*** PROVIDED RECORDS Section Begins ***
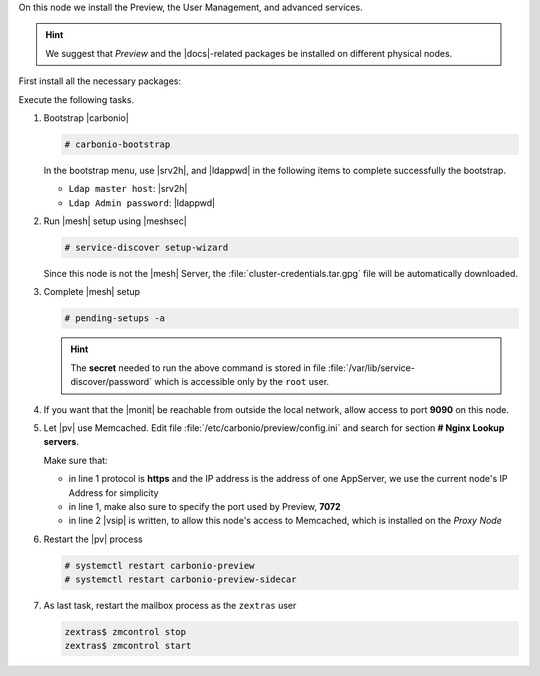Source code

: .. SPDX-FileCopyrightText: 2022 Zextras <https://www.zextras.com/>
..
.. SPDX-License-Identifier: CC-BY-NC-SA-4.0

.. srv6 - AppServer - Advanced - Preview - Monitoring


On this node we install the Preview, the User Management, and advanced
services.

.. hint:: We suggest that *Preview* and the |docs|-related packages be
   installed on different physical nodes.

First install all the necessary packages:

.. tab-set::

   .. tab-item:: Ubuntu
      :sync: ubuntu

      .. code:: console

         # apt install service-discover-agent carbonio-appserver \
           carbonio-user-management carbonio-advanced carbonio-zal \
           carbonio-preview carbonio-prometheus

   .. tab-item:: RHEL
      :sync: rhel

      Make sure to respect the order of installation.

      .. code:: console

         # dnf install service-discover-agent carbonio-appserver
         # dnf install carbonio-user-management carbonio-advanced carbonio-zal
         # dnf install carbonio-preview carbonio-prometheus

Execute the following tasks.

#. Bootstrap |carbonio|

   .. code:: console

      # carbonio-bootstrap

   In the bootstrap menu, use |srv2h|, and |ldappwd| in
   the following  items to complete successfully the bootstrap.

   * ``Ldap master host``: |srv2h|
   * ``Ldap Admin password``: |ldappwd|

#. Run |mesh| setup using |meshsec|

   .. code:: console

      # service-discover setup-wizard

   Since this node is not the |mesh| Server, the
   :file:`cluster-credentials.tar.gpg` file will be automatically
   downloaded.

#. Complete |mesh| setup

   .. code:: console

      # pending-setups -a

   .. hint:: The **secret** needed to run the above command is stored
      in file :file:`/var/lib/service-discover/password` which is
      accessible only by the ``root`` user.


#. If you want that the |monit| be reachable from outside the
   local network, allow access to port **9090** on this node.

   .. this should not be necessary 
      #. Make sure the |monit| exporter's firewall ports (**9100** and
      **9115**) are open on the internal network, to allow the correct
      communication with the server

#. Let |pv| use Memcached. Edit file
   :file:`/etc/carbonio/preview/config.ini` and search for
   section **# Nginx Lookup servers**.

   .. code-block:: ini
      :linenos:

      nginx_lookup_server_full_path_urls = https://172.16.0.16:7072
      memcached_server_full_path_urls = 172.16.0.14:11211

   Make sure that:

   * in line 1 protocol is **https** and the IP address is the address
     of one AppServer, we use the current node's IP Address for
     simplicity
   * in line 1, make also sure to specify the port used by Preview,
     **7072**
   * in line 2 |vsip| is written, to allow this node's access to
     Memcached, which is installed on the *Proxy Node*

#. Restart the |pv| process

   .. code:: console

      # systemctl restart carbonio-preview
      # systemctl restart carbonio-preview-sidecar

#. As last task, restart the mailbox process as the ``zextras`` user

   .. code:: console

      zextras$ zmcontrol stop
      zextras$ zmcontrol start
*** PROVIDED RECORDS Section Ends ***
*** PROVIDED RECORDS Section Begins ***
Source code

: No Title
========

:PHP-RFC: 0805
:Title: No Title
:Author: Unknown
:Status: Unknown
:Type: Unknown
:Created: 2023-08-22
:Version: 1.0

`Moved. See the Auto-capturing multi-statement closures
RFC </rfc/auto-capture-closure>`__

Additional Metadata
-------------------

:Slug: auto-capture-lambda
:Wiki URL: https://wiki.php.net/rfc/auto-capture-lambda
*** PROVIDED RECORDS Section Ends ***
__ACTIVITY__:
Which lines of the data hold the string "allow"? Return each of them.

__SOLUTION TO THE EXERCISE__:
   local network, allow access to port **9090** on this node.
      **9115**) are open on the internal network, to allow the correct
   * in line 2 |vsip| is written, to allow this node's access to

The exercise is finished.